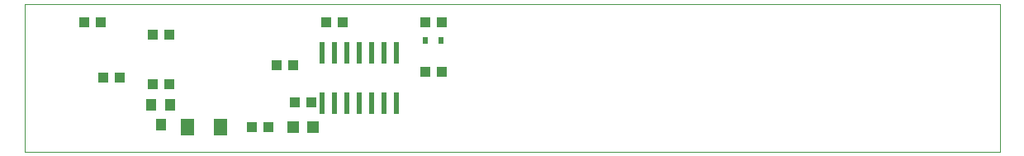
<source format=gtp>
G75*
G70*
%OFA0B0*%
%FSLAX24Y24*%
%IPPOS*%
%LPD*%
%AMOC8*
5,1,8,0,0,1.08239X$1,22.5*
%
%ADD10C,0.0000*%
%ADD11R,0.0240X0.0870*%
%ADD12R,0.0400X0.0450*%
%ADD13R,0.0433X0.0394*%
%ADD14R,0.0236X0.0315*%
%ADD15R,0.0472X0.0472*%
%ADD16R,0.0551X0.0709*%
D10*
X000151Y001048D02*
X000151Y007044D01*
X039521Y007044D01*
X039521Y001048D01*
X000151Y001048D01*
D11*
X012151Y003023D03*
X012651Y003023D03*
X013151Y003023D03*
X013651Y003023D03*
X014151Y003023D03*
X014651Y003023D03*
X015151Y003023D03*
X015151Y005073D03*
X014651Y005073D03*
X014151Y005073D03*
X013651Y005073D03*
X013151Y005073D03*
X012651Y005073D03*
X012151Y005073D03*
D12*
X006025Y002948D03*
X005277Y002948D03*
X005651Y002148D03*
D13*
X009317Y002048D03*
X009986Y002048D03*
X011067Y003048D03*
X011736Y003048D03*
X005986Y003798D03*
X005317Y003798D03*
X003986Y004048D03*
X003317Y004048D03*
X010317Y004548D03*
X010986Y004548D03*
X016317Y004298D03*
X016986Y004298D03*
X016986Y006298D03*
X016317Y006298D03*
X012986Y006298D03*
X012317Y006298D03*
X005986Y005798D03*
X005317Y005798D03*
X003236Y006298D03*
X002567Y006298D03*
D14*
X016336Y005548D03*
X016966Y005548D03*
D15*
X011815Y002048D03*
X010988Y002048D03*
D16*
X008070Y002048D03*
X006732Y002048D03*
M02*

</source>
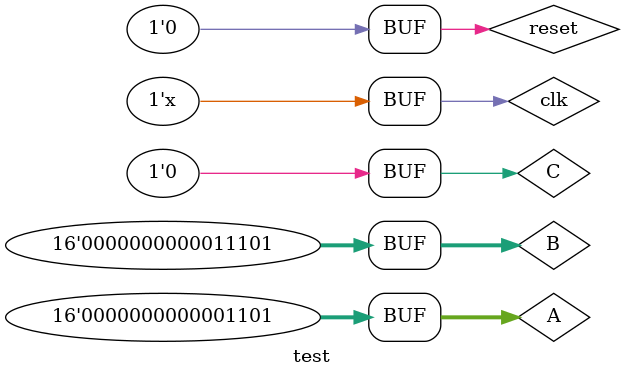
<source format=v>
module test;
 
  localparam width = 16;
  reg [width-1:0] A, B;
  reg clk,reset;
  reg C;
 
  initial 
	begin
		clk = 0;
		reset = 1'b0;
		C = 1'b0;
	end
      
   always #5 clk = ~clk;
   
   initial 
	 begin
		{A, B} = {16'b0000000000000011, 16'b0000000000001000};
		#10;
		{A, B} = {16'b0000000000000011, 16'b0000000000000011};
		#10;
		{A, B} = {16'b0000000000000111, 16'b0000000000000001};
		#10;
		{A, B} = {16'b0000000000000101, 16'b0000000000001001};
		#10;
		{A, B} = {16'b0000000000001101, 16'b0000000000011101};
	 end
   
   
  wire [width-1:0] A1;
  wire C1;
  adder_16bit wa (A1, C1, A, B, C, clk, reset);
  
  
  initial
    begin
        $monitor("At time %t, %b     %b     %b     %b     %b", $time, A1, C1, A, B, C);
    end

	initial 
		begin
			$dumpfile("wide_adder_2v.vcd");
			$dumpvars;
		end
endmodule

</source>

- [Task to carry out]: Each line of the data should be printed again exactly. Please leave pictures out.

- [Answer area]:
<source format=gtp>
G75*
G70*
%OFA0B0*%
%FSLAX24Y24*%
%IPPOS*%
%LPD*%
%AMOC8*
5,1,8,0,0,1.08239X$1,22.5*
%
%ADD10C,0.0000*%
%ADD11R,0.0240X0.0870*%
%ADD12R,0.0400X0.0450*%
%ADD13R,0.0433X0.0394*%
%ADD14R,0.0236X0.0315*%
%ADD15R,0.0472X0.0472*%
%ADD16R,0.0551X0.0709*%
D10*
X000151Y001048D02*
X000151Y007044D01*
X039521Y007044D01*
X039521Y001048D01*
X000151Y001048D01*
D11*
X012151Y003023D03*
X012651Y003023D03*
X013151Y003023D03*
X013651Y003023D03*
X014151Y003023D03*
X014651Y003023D03*
X015151Y003023D03*
X015151Y005073D03*
X014651Y005073D03*
X014151Y005073D03*
X013651Y005073D03*
X013151Y005073D03*
X012651Y005073D03*
X012151Y005073D03*
D12*
X006025Y002948D03*
X005277Y002948D03*
X005651Y002148D03*
D13*
X009317Y002048D03*
X009986Y002048D03*
X011067Y003048D03*
X011736Y003048D03*
X005986Y003798D03*
X005317Y003798D03*
X003986Y004048D03*
X003317Y004048D03*
X010317Y004548D03*
X010986Y004548D03*
X016317Y004298D03*
X016986Y004298D03*
X016986Y006298D03*
X016317Y006298D03*
X012986Y006298D03*
X012317Y006298D03*
X005986Y005798D03*
X005317Y005798D03*
X003236Y006298D03*
X002567Y006298D03*
D14*
X016336Y005548D03*
X016966Y005548D03*
D15*
X011815Y002048D03*
X010988Y002048D03*
D16*
X008070Y002048D03*
X006732Y002048D03*
M02*

</source>
<source format=v>
module test;
 
  localparam width = 16;
  reg [width-1:0] A, B;
  reg clk,reset;
  reg C;
 
  initial 
	begin
		clk = 0;
		reset = 1'b0;
		C = 1'b0;
	end
      
   always #5 clk = ~clk;
   
   initial 
	 begin
		{A, B} = {16'b0000000000000011, 16'b0000000000001000};
		#10;
		{A, B} = {16'b0000000000000011, 16'b0000000000000011};
		#10;
		{A, B} = {16'b0000000000000111, 16'b0000000000000001};
		#10;
		{A, B} = {16'b0000000000000101, 16'b0000000000001001};
		#10;
		{A, B} = {16'b0000000000001101, 16'b0000000000011101};
	 end
   
   
  wire [width-1:0] A1;
  wire C1;
  adder_16bit wa (A1, C1, A, B, C, clk, reset);
  
  
  initial
    begin
        $monitor("At time %t, %b     %b     %b     %b     %b", $time, A1, C1, A, B, C);
    end

	initial 
		begin
			$dumpfile("wide_adder_2v.vcd");
			$dumpvars;
		end
endmodule

</source>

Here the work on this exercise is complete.